The results at a glance:

The average deviation of the results is around two and a half times higher with the Wahltest than with the Wahl-O-Mat, while it is at a comparable level with the Voteswiper.
    Wahl-O-Mat Voteswiper Factor Wahltest Factor  
  CDU  
  Gap to 2nd place (AfD) 31.6% (AfD) 20.1% 0.63 (FDP) 19% 0.61  
  Gap to 3rd place (FDP) 32.9% (FDP) 28.9% 0.87 (AfD) 63% 1.91  
  AFD  
  Gap to 2nd place (CDU) 31.6% (CDU) 21.1% 0.67 (BSW) 59% 1.87  
  Gap to 3rd place (FDP) 38.2% (FDP) 44.7% 1.17 (FDP) 67% 1.75  
  SPD  
  Gap to 2nd place (Grüne) 10.5% (Grüne) 10.5% 1.00 (Grüne) 37% 3.52  
  Gap to 3rd place (Linke) 22.4% (Linke) 21.1% 0.94 (Linke) 67% 2.99  
  DIE GRÜNEN  
  Gap to 2nd place (SPD) 10.5% (SPD) 10.5% 1.00 (SPD) 37% 3.52  
  Gap to 3rd place (Linke) 19.7% (Linke) 21.1% 1.07 (Linke) 63% 3.20  
  LINKE  
  Gap to 2nd place (Grüne) 19.7% (SPD) 21.1% 1.07 (Grüne) 67% 3.40  
  Gap to 3rd place (SPD) 22.4% (Grüne) 21.1% 0.94 (BSW) 67% 2.99  
  AVERAGE 0.94 2.58  

Conclusion:

While the two binary tools (Wahl-O-Mat and Voteswiper) are relatively close to each other in their differentiation performance with an average result deviation of 6%, the Wahltest with its multivariable response scheme achieves 2.58 times higher differentiation in our study. This could also have an effect on the order of the second and third place finishers, which could be an explanation for the sometimes different rankings. However, editorial differences in topic design are also likely to play a role - here the three tools set different priorities. Another observation is that the answer option ‘Neutral’ in the binary answer scheme of the Wahl-O-Mat does not significantly increase its differentiation performance, although the parties analysed also made use of this option at various points. This would support the thesis of the makers of the Voteswiper that neutral positions can easily be dispensed with.
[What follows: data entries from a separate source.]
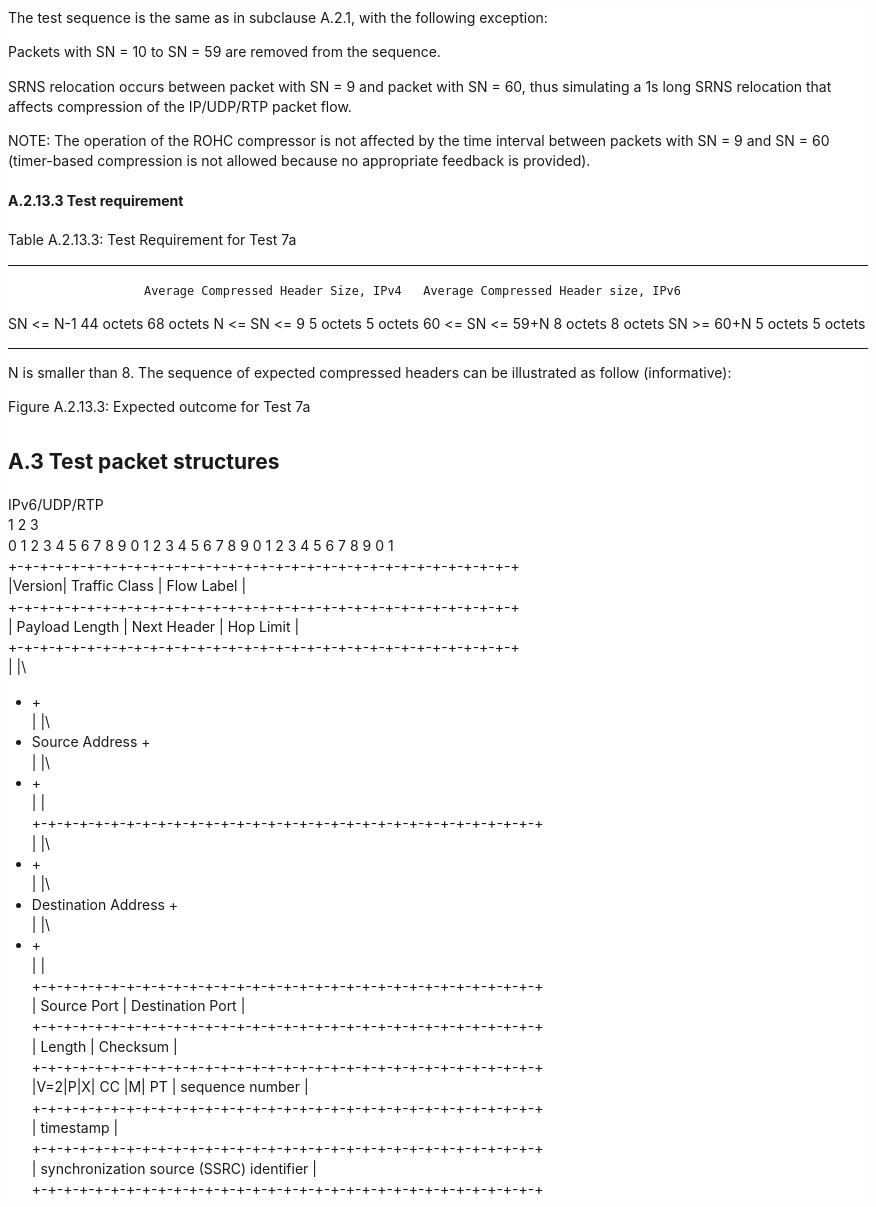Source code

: The test sequence is the same as in subclause A.2.1, with the following
exception:

Packets with SN = 10 to SN = 59 are removed from the sequence.

SRNS relocation occurs between packet with SN = 9 and packet with SN =
60, thus simulating a 1s long SRNS relocation that affects compression
of the IP/UDP/RTP packet flow.

NOTE: The operation of the ROHC compressor is not affected by the time
interval between packets with SN = 9 and SN = 60 (timer-based
compression is not allowed because no appropriate feedback is provided).

#### A.2.13.3 Test requirement

Table A.2.13.3: Test Requirement for Test 7a

  -------------------- -------------------------------------- --------------------------------------
                       Average Compressed Header Size, IPv4   Average Compressed Header size, IPv6
  SN \<= N-1           44 octets                              68 octets
  N \<= SN \<= 9       5 octets                               5 octets
  60 \<= SN \<= 59+N   8 octets                               8 octets
  SN \>= 60+N          5 octets                               5 octets
  -------------------- -------------------------------------- --------------------------------------

N is smaller than 8. The sequence of expected compressed headers can be
illustrated as follow (informative):

Figure A.2.13.3: Expected outcome for Test 7a

A.3 Test packet structures
--------------------------

IPv6/UDP/RTP\
1 2 3\
0 1 2 3 4 5 6 7 8 9 0 1 2 3 4 5 6 7 8 9 0 1 2 3 4 5 6 7 8 9 0 1\
+-+-+-+-+-+-+-+-+-+-+-+-+-+-+-+-+-+-+-+-+-+-+-+-+-+-+-+-+-+-+-+-+\
\|Version\| Traffic Class \| Flow Label \|\
+-+-+-+-+-+-+-+-+-+-+-+-+-+-+-+-+-+-+-+-+-+-+-+-+-+-+-+-+-+-+-+-+\
\| Payload Length \| Next Header \| Hop Limit \|\
+-+-+-+-+-+-+-+-+-+-+-+-+-+-+-+-+-+-+-+-+-+-+-+-+-+-+-+-+-+-+-+-+\
\| \|\
+ +\
\| \|\
+ Source Address +\
\| \|\
+ +\
\| \|\
+-+-+-+-+-+-+-+-+-+-+-+-+-+-+-+-+-+-+-+-+-+-+-+-+-+-+-+-+-+-+-+-+\
\| \|\
+ +\
\| \|\
+ Destination Address +\
\| \|\
+ +\
\| \|\
+-+-+-+-+-+-+-+-+-+-+-+-+-+-+-+-+-+-+-+-+-+-+-+-+-+-+-+-+-+-+-+-+\
\| Source Port \| Destination Port \|\
+-+-+-+-+-+-+-+-+-+-+-+-+-+-+-+-+-+-+-+-+-+-+-+-+-+-+-+-+-+-+-+-+\
\| Length \| Checksum \|\
+-+-+-+-+-+-+-+-+-+-+-+-+-+-+-+-+-+-+-+-+-+-+-+-+-+-+-+-+-+-+-+-+\
\|V=2\|P\|X\| CC \|M\| PT \| sequence number \|\
+-+-+-+-+-+-+-+-+-+-+-+-+-+-+-+-+-+-+-+-+-+-+-+-+-+-+-+-+-+-+-+-+\
\| timestamp \|\
+-+-+-+-+-+-+-+-+-+-+-+-+-+-+-+-+-+-+-+-+-+-+-+-+-+-+-+-+-+-+-+-+\
\| synchronization source (SSRC) identifier \|\
+-+-+-+-+-+-+-+-+-+-+-+-+-+-+-+-+-+-+-+-+-+-+-+-+-+-+-+-+-+-+-+-+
This blog post does not claim to be a scientific study. Rather, we would like to point out the need for better scientific research into the effect of different question and evaluation methods in voting recommendation tools. Previous research on the Wahl-O-Mat has primarily viewed it as a social phenomenon, but has largely left its effect within the framework of the given response scheme. If 29 million users - i.e. half of all eligible voters - use a specific tool to find out about party programmes for the Bundestag elections and this tool is advertised with a nationwide poster campaign worth millions, shouldn't it be ensured that the best possible product is actually on the market?